Author and Theologian, Frederick Buechner believed that we are called to a place where our deep gladness and the world’s deep hunger meet. That is what I found when pursuing a second career in therapy.  My own journey has led me to believe that all people have unmeasurable value and worth. It is my deep gladness to be able to sit with others in their hurts and struggles and build a relationship rooted in trust and vulnerability.

Prior to my work as a therapist, I spent 12 years working for non profit organizations in pursuit of justice.  My heart’s desire is to see us live in a space with less hurt, more compassion, and deeper understanding of ourselves and others. I have a Master’s degree in marriage and family therapy as well as in theology and am comfortable exploring spiritual questions or supporting those whose pursuit is apart from spiritual beliefs.

Much of my life I have worked with teenagers and absolutely adore them! I like to say when working with teens that my “inner junior high boy” will always be a part of me. I giggle internally when people use the word “duty” in a sentence, love to use humor, and find it my personal goal to help all teens embrace their awkwardness by being the most awkward one in the room! 🙂 When I see the hurt that teens are dealing with today, my heart to is drawn toward bringing hope, laughter, joy, and healing into their individual and family experiences.
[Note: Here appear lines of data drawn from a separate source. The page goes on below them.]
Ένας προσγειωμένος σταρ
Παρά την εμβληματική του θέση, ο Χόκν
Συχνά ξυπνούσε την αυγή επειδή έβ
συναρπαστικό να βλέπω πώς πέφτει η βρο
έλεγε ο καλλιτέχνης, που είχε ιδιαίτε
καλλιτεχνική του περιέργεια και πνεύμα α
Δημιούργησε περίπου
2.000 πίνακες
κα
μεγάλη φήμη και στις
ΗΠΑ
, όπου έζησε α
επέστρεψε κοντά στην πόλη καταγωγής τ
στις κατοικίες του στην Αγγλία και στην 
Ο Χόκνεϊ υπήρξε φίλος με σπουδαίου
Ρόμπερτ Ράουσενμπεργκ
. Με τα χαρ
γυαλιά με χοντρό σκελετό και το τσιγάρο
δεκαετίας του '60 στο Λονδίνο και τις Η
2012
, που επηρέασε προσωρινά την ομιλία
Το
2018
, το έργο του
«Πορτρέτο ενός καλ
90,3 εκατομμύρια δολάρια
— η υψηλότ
But as an adult, I have also found a passion for working with adults and couples. Drawing from my own experiences of hurt/pain, joy, and hope, and from living as an empathetic person in the world for nearly 40 years, I have found it easy to connect to others in their experiences, both positive and negative. And I believe that connection brings healing. I use this to inform my work with couples and with individuals.

How “In Tandem Counseling” got its name:

One time I boughtin-tandem-counseling-kelly-haase-st-paul-therapist-1024x512 my husband a GPS unit (those super cool devices we needed before we had before smart phones!). He wisely traded this gift with a friend for a tandem bicycle; a beautiful, vintage, brown, one-speed, Schwinn Twin! We love our tandem bike, but it caused us some conflict early on. We had to learn how to communicate clearly, work together as a team, and offer each other support, especially going up hills on a 1970’s Schwinn Twin with only one speed! (No matter how badly my legs were burning, I would hear him yell from the front seat, “Are you pedaling?”)! We learned a lot about ourselves and each other by riding our tandem bike around town. We had to balance together on turns, began to cheer each other on during the uphill burn, communicate when and where our next turn would be, when it was time to put on the brakes, and what sort of obstacles or traffic were coming our way. All in all, we found that tandem biking was great for our marriage!

When I was dreaming about going into private practice and thinking about what I wanted to offer as a therapist, I was reminded of our experiences on the tandem bike. My approach to therapy is very similar. When I am working with couples, I want to help create that same dynamic of healthy communication, teamwork, and support. And even when working one on one with an individual, I think therapy is about teamwork, support, and healthy communication. You get to tell me what you need and want, too! And when we work together, we go new places!